La saison des investitures se poursuit dans la sous-région ouest-africaine. En effet, après celles de l’Ivoirien, Alassane Ouattara, du Guinéen Alpha Condé et du Burkinabè Roch Marc Christian Kaboré, l’on a assisté, le 7 janvier, à l’investiture de Nana Akufo-Addo. Plusieurs chefs d’Etat africains, constitués majoritairement de ceux de la sous-région de l’Afrique de l’Ouest, ont honoré de leur présence la cérémonie. Des démocrates bon teint ainsi que des anti-démocrates patentés se sont affichés aux côtés de leur homologue ghanéen, pour célébrer avec lui, le début officiel de son second mandat. Et Covid-19 oblige, toutes les délégations étrangères ont été tenues de fournir un test PCR négatif de 72 heures avant d’être admises dans le pays. En outre, tous les participants à la cérémonie portaient chacun un masque facial. Et comme il est de coutume dans ce pays, l’observance des traditions a donné des couleurs particulières à la cérémonie.
Bref, tout a été réglé comme sur du papier à musique en alliant tradition et modernité. La fête aurait été plus belle, n’eût été ce méchant virus qui a cloué au pilori la planète entière. Elle aurait eu plus d’éclat également, si le processus électoral n’avait pas été contesté par l’opposition pour des faits supposés ou réels de fraudes. Mais à la différence de ce qui se passe au pays de l’oncle Sam, le candidat malheureux, John Dramani, n’a pas fait appel à la rue pour régler son problème mais plutôt aux institutions du pays. Cette façon civilisée de gérer le contentieux électoral, fait partie également de la marque de fabrique du Ghana. Toutefois, les Ghanéens et les Ghanéennes savent que la présidentielle de cette année a enregistré au moins 5 morts et fait de nombreux blessés. Et comme pour ne rien arranger, les députés, réunis pour élire leur président, se sont offerts en spectacle à travers des scènes de violences au Parlement.
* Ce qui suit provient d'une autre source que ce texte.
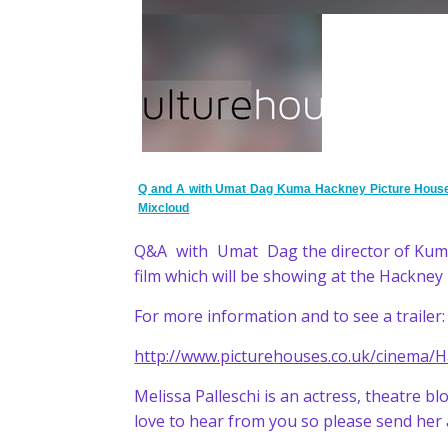
Q and A with Umat Dag Kuma Hackney Picture Hous
Mixcloud
Q&A with Umat Dag the director of Kum
film which will be showing at the Hackne
For more information and to see a trailer:
http://www.picturehouses.co.uk/cinema/
Melissa Palleschi is an actress, theatre 
love to hear from you so please send her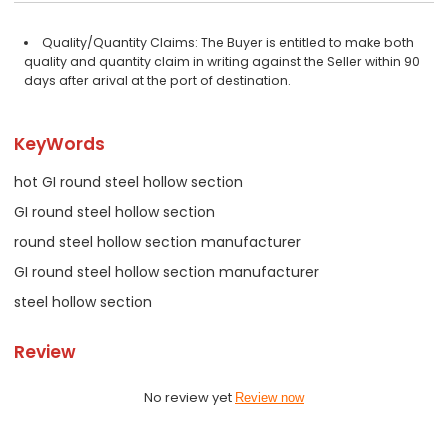
Quality/Quantity Claims: The Buyer is entitled to make both
quality and quantity claim in writing against the Seller within 90
days after arival at the port of destination.
KeyWords
hot GI round steel hollow section
GI round steel hollow section
round steel hollow section manufacturer
GI round steel hollow section manufacturer
steel hollow section
Review
No review yet
Review now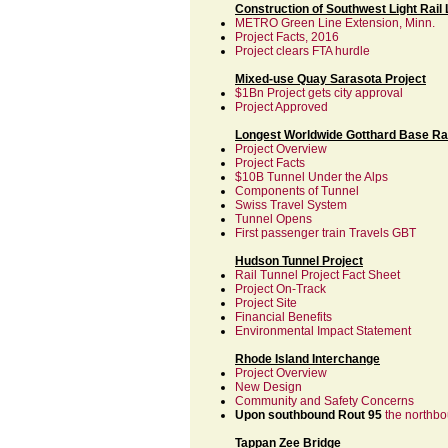
Construction of Southwest Light Rail
METRO Green Line Extension, Minn.
Project Facts, 2016
Project clears FTA hurdle
Mixed-use Quay Sarasota Project
$1Bn Project gets city approval
Project Approved
Longest Worldwide Gotthard Base Rai
Project Overview
Project Facts
$10B Tunnel Under the Alps
Components of Tunnel
Swiss Travel System
Tunnel Opens
First passenger train Travels GBT
Hudson Tunnel Project
Rail Tunnel Project Fact Sheet
Project On-Track
Project Site
Financial Benefits
Environmental Impact Statement
Rhode Island Interchange
Project Overview
New Design
Community and Safety Concerns
Upon southbound Rout 95
the northbo
Tappan Zee Bridge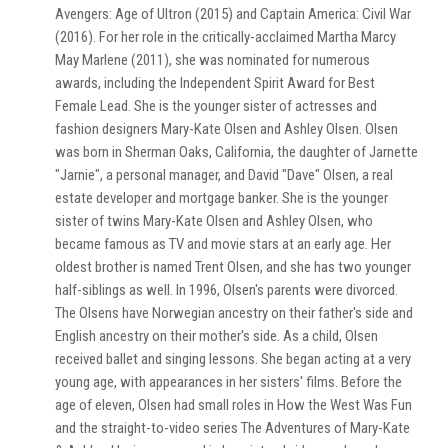
Avengers: Age of Ultron (2015) and Captain America: Civil War
(2016). For her role in the critically-acclaimed Martha Marcy
May Marlene (2011), she was nominated for numerous
awards, including the Independent Spirit Award for Best
Female Lead. She is the younger sister of actresses and
fashion designers Mary-Kate Olsen and Ashley Olsen. Olsen
was born in Sherman Oaks, California, the daughter of Jarnette
"Jarnie", a personal manager, and David "Dave" Olsen, a real
estate developer and mortgage banker. She is the younger
sister of twins Mary-Kate Olsen and Ashley Olsen, who
became famous as TV and movie stars at an early age. Her
oldest brother is named Trent Olsen, and she has two younger
half-siblings as well. In 1996, Olsen's parents were divorced.
The Olsens have Norwegian ancestry on their father's side and
English ancestry on their mother's side. As a child, Olsen
received ballet and singing lessons. She began acting at a very
young age, with appearances in her sisters' films. Before the
age of eleven, Olsen had small roles in How the West Was Fun
and the straight-to-video series The Adventures of Mary-Kate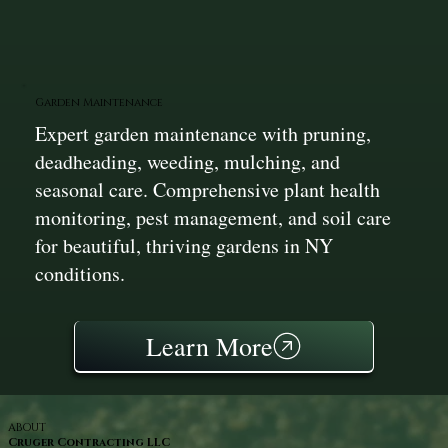
Garden Maintenance
Expert garden maintenance with pruning,
deadheading, weeding, mulching, and
seasonal care. Comprehensive plant health
monitoring, pest management, and soil care
for beautiful, thriving gardens in NY
conditions.
Learn More
ABOUT
Cruger Contracting LLC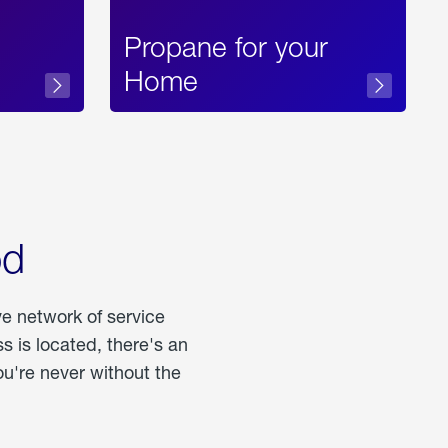
Propane for your
Home
od
ve network of service
 is located, there's an
u're never without the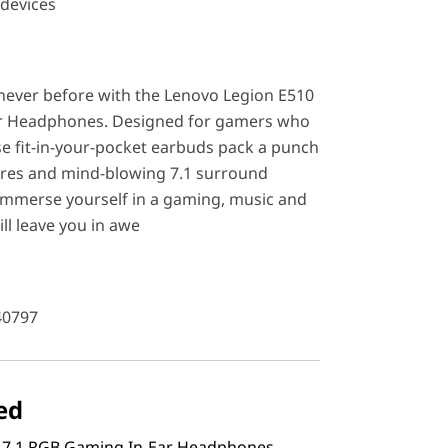
 devices
 never before with the Lenovo Legion E510
r Headphones. Designed for gamers who
e fit-in-your-pocket earbuds pack a punch
ures and mind-blowing 7.1 surround
 immerse yourself in a gaming, music and
ill leave you in awe
40797
ed
 7.1 RGB Gaming In-Ear Headphones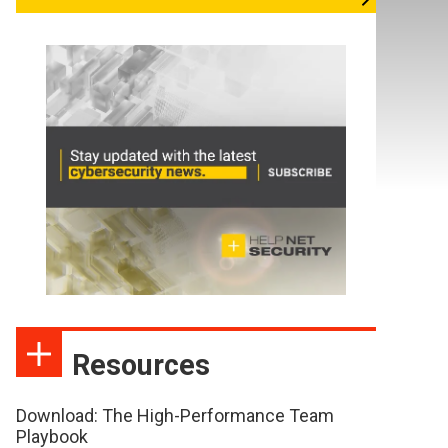
Resources
Download: The High-Performance Team
Playbook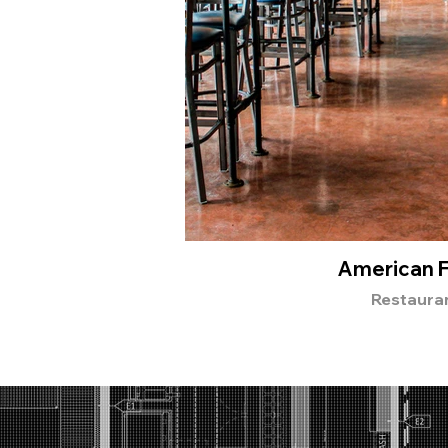
American 
Restaura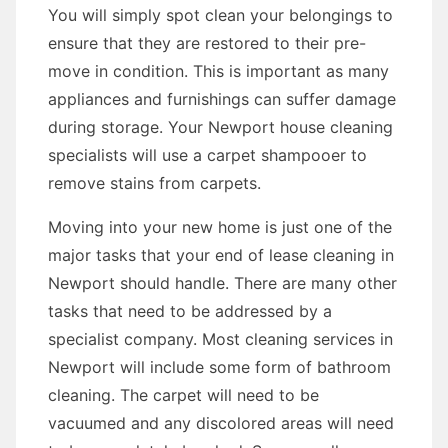
You will simply spot clean your belongings to
ensure that they are restored to their pre-
move in condition. This is important as many
appliances and furnishings can suffer damage
during storage. Your Newport house cleaning
specialists will use a carpet shampooer to
remove stains from carpets.
Moving into your new home is just one of the
major tasks that your end of lease cleaning in
Newport should handle. There are many other
tasks that need to be addressed by a
specialist company. Most cleaning services in
Newport will include some form of bathroom
cleaning. The carpet will need to be
vacuumed and any discolored areas will need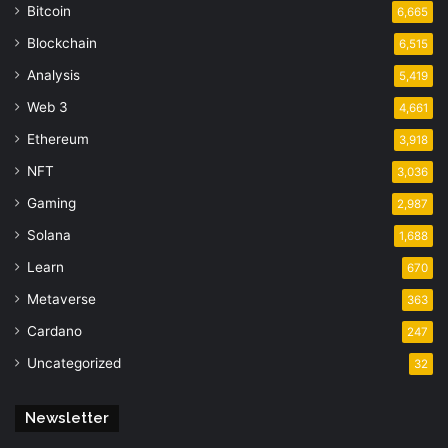
Bitcoin
6,665
Blockchain
6,515
Analysis
5,419
Web 3
4,661
Ethereum
3,918
NFT
3,036
Gaming
2,987
Solana
1,688
Learn
670
Metaverse
363
Cardano
247
Uncategorized
32
Newsletter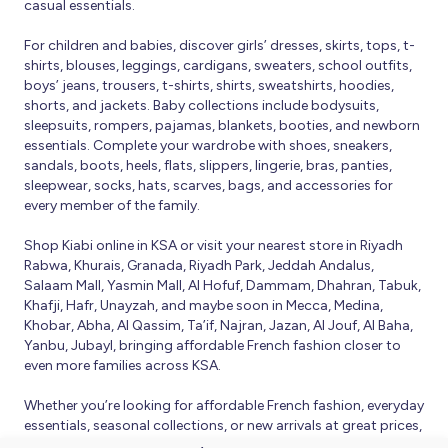
casual essentials.
For children and babies, discover girls’ dresses, skirts, tops, t-
shirts, blouses, leggings, cardigans, sweaters, school outfits,
boys’ jeans, trousers, t-shirts, shirts, sweatshirts, hoodies,
shorts, and jackets. Baby collections include bodysuits,
sleepsuits, rompers, pajamas, blankets, booties, and newborn
essentials. Complete your wardrobe with shoes, sneakers,
sandals, boots, heels, flats, slippers, lingerie, bras, panties,
sleepwear, socks, hats, scarves, bags, and accessories for
every member of the family.
Shop Kiabi online in KSA or visit your nearest store in Riyadh
Rabwa, Khurais, Granada, Riyadh Park, Jeddah Andalus,
Salaam Mall, Yasmin Mall, Al Hofuf, Dammam, Dhahran, Tabuk,
Khafji, Hafr, Unayzah, and maybe soon in Mecca, Medina,
Khobar, Abha, Al Qassim, Ta’if, Najran, Jazan, Al Jouf, Al Baha,
Yanbu, Jubayl, bringing affordable French fashion closer to
even more families across KSA.
Whether you’re looking for affordable French fashion, everyday
essentials, seasonal collections, or new arrivals at great prices,
Kiabi offers fresh collections and regular promotions all year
De ce point de vue, ils doivent s’abstenir de dormir sur leurs lauriers.
La démocratie n’a de sens que si elle permet de desserrer l’étau de la misère autour du cou des populations
Ils doivent donc travailler de sorte à ce que les futurs rendez-vous électoraux soient moins contestés et plus apaisés. En tout cas, les démocrates africains sont en droit d’attendre cela du Ghana. En effet, le pays est connu pour l’exemplarité de sa démocratie. Ce label doit être coûte que coûte préservé. Cela dit, le second et dernier mandat de Nana Akufo-Addo ne sera pas comme un long fleuve tranquille. Et pour cause : l’homme fera face à une montagne de défis. Le premier est celui de la corruption. Lors de son premier mandat, il en avait fait une de ses priorités. Mais force est de reconnaître que les fruits n’avaient pas tenu la promesse des fleurs. Bien au contraire, la corruption a pris du galon. La preuve que la question est loin d’être réglée est ceci : à trois semaines de la présidentielle, le procureur anticorruption, Martin Amidu, avait rendu le tablier. Il accusait le président Akufo-Addo d’avoir tenté de lui faire enterrer un rapport compromettant sur une société Offshore créée par le gouvernement pour gérer les redevances minières. Ce genre de révélations n’est pas isolé. Et le moins que l’on puisse dire, c’est que cela est révélateur du caractère endémique de la corruption au Ghana. Et tant que Nana Akufo-Addo ne va pas véritablement lui livrer bataille, tous ses efforts en matière de développement seront vains. D’ailleurs, on peut prendre le risque de dire que c’est la corruption qui est à la base du grand retard du continent noir par rapport aux autres.
Le deuxième grand défi que Nana Aku-Addo doit relever, est celui de l’emploi des jeunes. C’est vrai, cette question n’a pas la même envergure au Ghana que chez ses voisins francophones, parce qu’au pays de Kwame N’Krumah, l’on a très tôt misé beaucoup plus sur l’enseignement technique que sur l’enseignement général. Nonobstant cela, la question de l’emploi des jeunes demeure. Et pour la résoudre de façon significative, Nana Akuffo-Addo doit faire l’option de l’industrialisation tous azimuts et intelligente du Ghana. Cela représente, pour lui, l’autre grand défi à relever. Arrivera-t-il à relever ces trois grands challenges ? En tout cas, c’est tout le mal qu’on lui souhaite. Car, la démocratie n’a de sens que si elle permet de desserrer, chaque jour que Dieu fait, l’étau de la misère autour du cou des populations.